Following centuries of successive habitation by Celts, Romans, Huns, Slavs, Gepids, and Avars, the foundation of Hungary was laid in the late 9th century by the Hungarian grand prince Árpád in the Honfoglalás (“homeland-conquest”). His great-grandson Stephen I ascended to the throne in 1000 CE, converting the country to a Christian kingdom. By the 12th century, Hungary became a middle power within the Western world. Following the Battle of Mohács in 1526 and about 150 years of partial Ottoman occupation (1541–1699), Hungary came under Habsburg rule, and later formed a significant part of the Austro–Hungarian Empire (1867–1918).

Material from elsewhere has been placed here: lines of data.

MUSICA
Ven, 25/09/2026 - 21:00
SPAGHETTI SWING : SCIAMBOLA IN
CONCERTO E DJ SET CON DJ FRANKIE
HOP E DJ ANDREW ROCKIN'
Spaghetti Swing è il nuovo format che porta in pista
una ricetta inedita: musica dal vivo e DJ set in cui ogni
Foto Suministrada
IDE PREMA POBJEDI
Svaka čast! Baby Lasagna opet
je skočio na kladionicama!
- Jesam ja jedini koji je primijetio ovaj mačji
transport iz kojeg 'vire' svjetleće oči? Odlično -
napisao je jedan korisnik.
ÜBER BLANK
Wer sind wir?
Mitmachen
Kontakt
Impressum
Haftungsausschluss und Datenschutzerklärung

Hungary’s current borders were first established by the Treaty of Trianon (1920) after World War I, when the country lost 71% of its territory, 58% of its population, and 32% of ethnic Hungarians. Following the interwar period, Hungary joined the Axis Powers in World War II, suffering significant damage and casualties. Hungary came under the influence of the Soviet Union, which contributed to the establishment of a four-decade long communist dictatorship (1947–1989). The country gained widespread international attention regarding the Revolution of 1956 and the seminal opening of its previously-restricted border with Austria in 1989, which accelerated the collapse of the Eastern Bloc.

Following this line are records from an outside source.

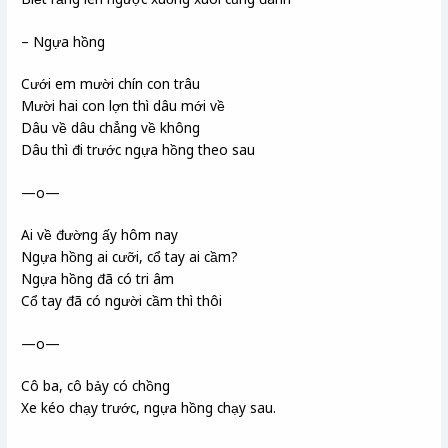
– Ngựa hồng
Cưới em mười chín con trâu
Mười hai con lợn thì dâu mới về
Dâu về dâu chẳng về không
Dâu thì đi trước ngựa hồng theo sau
—o—
Ai về đường ấy hôm nay
Ngựa hồng ai cưỡi, cổ tay ai cầm?
Ngựa hồng đã có tri âm
Cổ tay đã có người cầm thì thôi
—o—
Cô ba, cô bảy có chồng
Xe kéo chạy trước, ngựa hồng chạy sau.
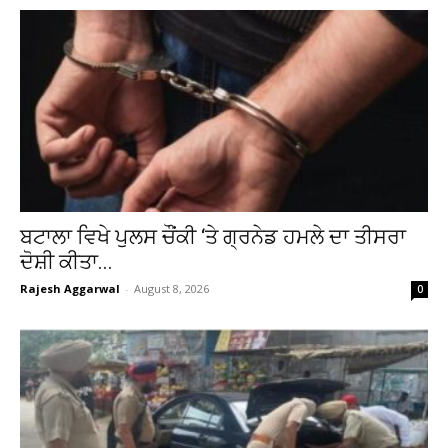
ਬਟਾਲਾ ਵਿਖੇ ਪੁਲਸ ਚੌਂਕੀ ‘ਤੇ ਗ੍ਰਨੇਡ ਹਮਲੇ ਦਾ ਤੀਸਰਾ
ਦੋਸ਼ੀ ਕੀਤਾ...
Rajesh Aggarwal
-
August 8, 2026
0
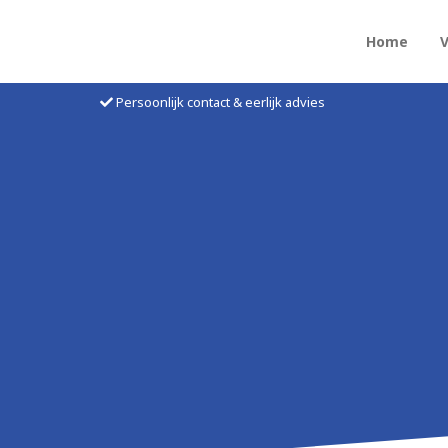
Home
Persoonlijk contact & eerlijk advies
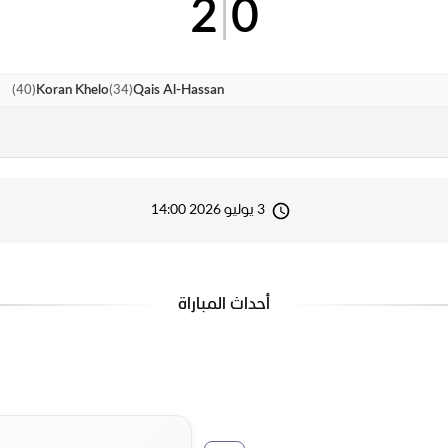
2
|
0
)
40
(
)
34
(
Koran Khelo
Qais Al-Hassan
3 يوليو 2026 14:00
أحداث المباراة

On 23 October 1989, Hungary again became a democratic parliamentary republic, and is today an upper-middle income country with a very high Human Development Index. Hungary is a popular tourist destination attracting 10.675 million tourists a year (2013). It is home to the largest thermal water cave system and the second largest thermal lake in the world (Lake Hévíz), the largest lake in Central Europe (Lake Balaton), and the largest natural grasslands in Europe (the Hortobágy National Park).